Putting a strain on semiconductors for next-gen chips

(Nanowerk News) Skoltech researchers and their colleagues from the U.S. and Singapore have created a neural network that can help tweak semiconductor crystals in a controlled fashion to achieve superior properties for electronics. This enables a new direction of development of next-generation chips and solar cells by exploiting a controllable deformation that may change the properties of a material on the fly.
The paper was published in the journal npj Computational Materials ("Machine learning for deep elastic strain engineering of semiconductor electronic band structure and effective mass").
Materials at the nanoscale can withstand major deformation. In what’s called the strained state, they can exhibit remarkable optical, thermal, electronic, and other properties due to a change in interatomic distances. The intrinsic properties of a strained material may change, with the semiconducting silicon, for instance, transforming into a material that conducts the electric current freely.

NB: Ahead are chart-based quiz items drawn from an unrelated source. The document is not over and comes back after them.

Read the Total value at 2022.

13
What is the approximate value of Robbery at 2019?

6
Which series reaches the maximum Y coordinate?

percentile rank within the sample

Moreover, by varying the strain level, one can change these properties on demand. That notion has given rise to an entire field of inquiry: elastic strain engineering, or ESE. The approach can be used, for example, to modify the performance of semiconductors, providing a potential workaround for the impending Moore’s law limit, when we exhaust our other options for increasing chip performance.
Another possible application lies within the field of solar cell development. As study co-author Alexander Shapeev from Skoltech explains, one can design a solar cell with tunable properties that can be changed on demand in order to maximize performance and adapt to external circumstances.

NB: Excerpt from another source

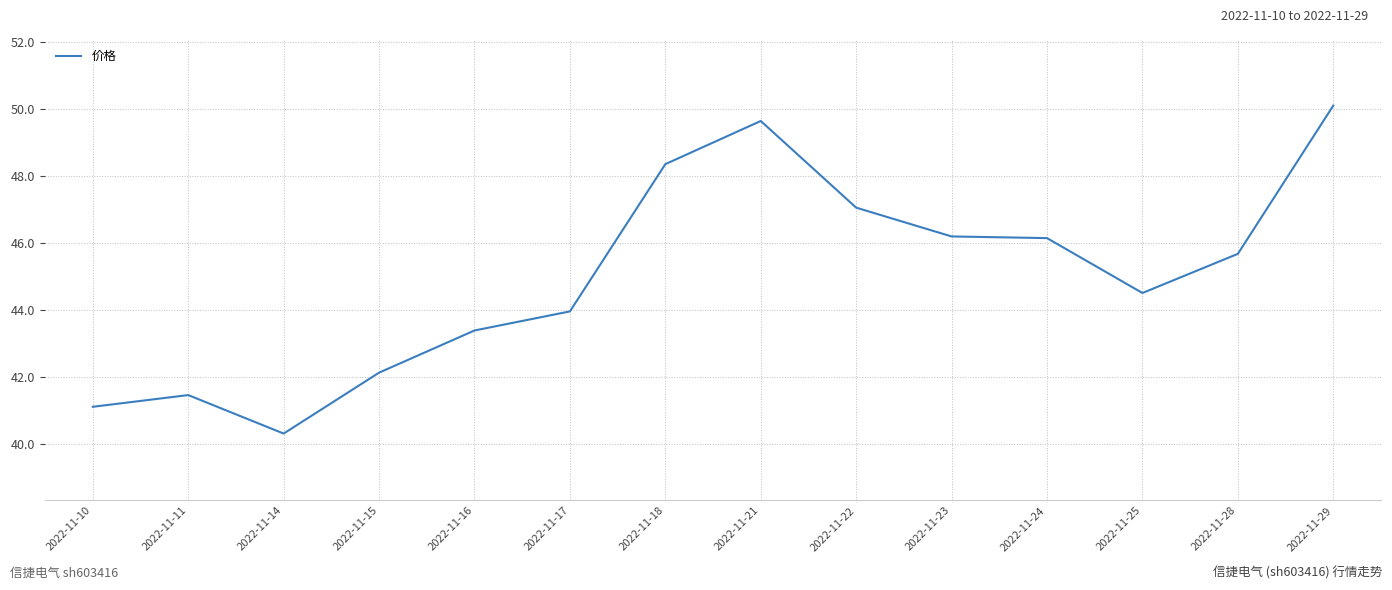

Between 2022-11-29 and 2022-11-14, which is larger?

2022-11-29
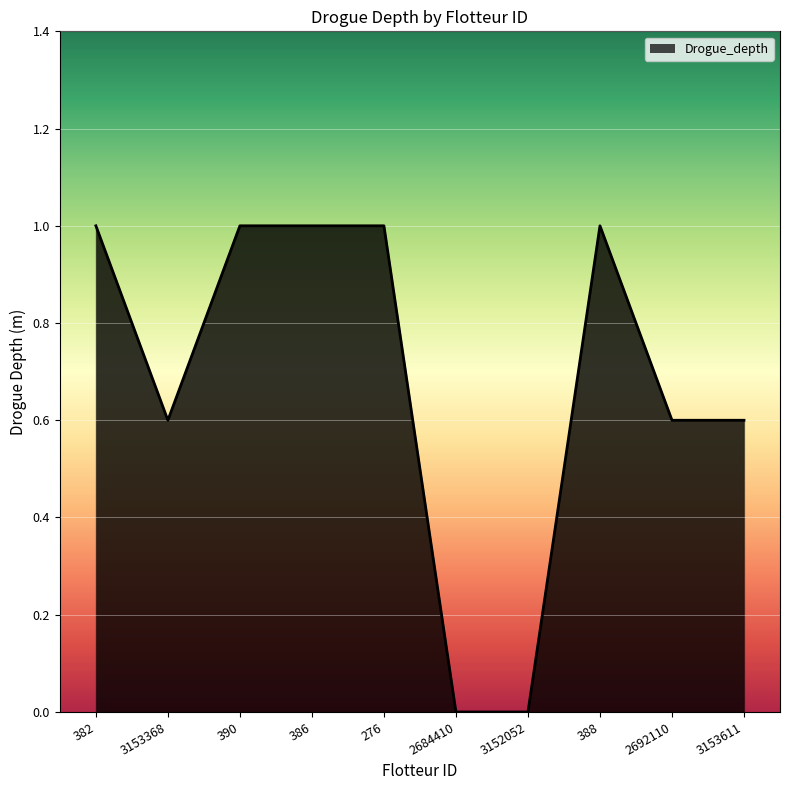

The value at 3152052 is 0.0. True or false?

True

In their previous work (PNAS, "Metallization of diamond"), Skoltech PhD graduate Evgenii Tsymbalov, Associate Professor Alexander Shapeev, and their colleagues used ESE to turn nanoscale diamond needles from insulating to highly conductive and metal-like, providing an insight into the range of possibilities with this technology. Now, the team has introduced a convolutional neural network architecture that can guide ESE efforts for semiconductors.
“The neural network we have designed takes the strain tensor as an input and predicts the electronic band structure — a physical ‘snapshot’ that describes the electronic properties of a strained material. It may then be used to calculate any properties of interest, including the bandgap, its properties, and electron effective mass tensor,” Shapeev said.

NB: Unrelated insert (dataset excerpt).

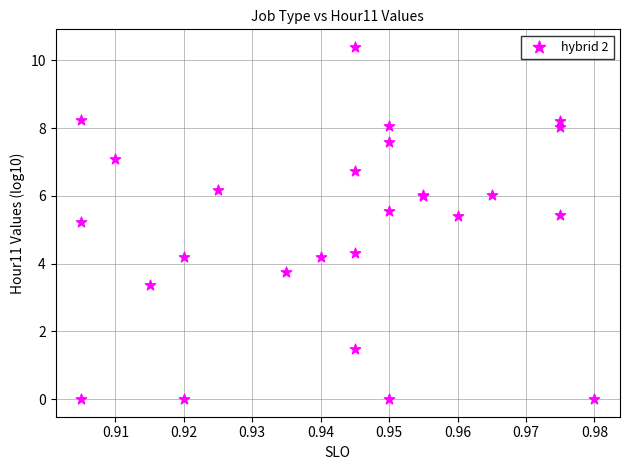

What Y value in the scatter plot is closest to 5?

5.2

This work continues prior research and expands on it. “We go beyond the previously used approaches by designing and implementing a tailored model based on the convolutional neural network architecture, for the ESE task,” Tsymbalov said. “We also take the physical properties and symmetries into account in order to improve the model.”
The approach combines various data sources, for example, the computationally cheap yet inaccurate with the precise but expensive ones in order to boost the accuracy and convergence of the model. “Another distinct feature is active learning – we allow the model to guess what data may be the most useful to obtain in the next training stage, and use it for training. In the final stage, the network is trained on a set of computationally expensive data from the very accurate GW-based calculations, and this procedure allows us to reduce the amount of computations needed,” Tsymbalov added.
The team notes that its new neural network is “more versatile, accurate, and efficient in its capacity to facilitate autonomous deep learning of the electronic band structure of crystalline solids” than state-of-the-art solutions. This makes it faster and more accurate at search and optimization within the strain space, which leads to the optimal strain values for given figures of merit.
In their earlier work, the researchers tested a previous iteration of the model in the scenario of a repeating in situ experiment on diamond. “Alas, for now there is no device that can deform the diamond with an arbitrary 6D deformation tensor, yet there are teams and labs pursuing this direction from the experimental point of view,” Tsymbalov commented.
This study is part of a yearslong collaboration between Skoltech, the Massachusetts Institute of Technology, and Nanyang Technological University, with the Skoltech scientists focused on the computational and machine learning aspect and their colleagues in charge of the physical component of the work. “We are currently working on our next paper, which is devoted to the boundaries of admissible elastic strains. It is an important topic since the theoretical limits of safe elastic deformation for ESE are yet to be discovered,” the researcher concluded.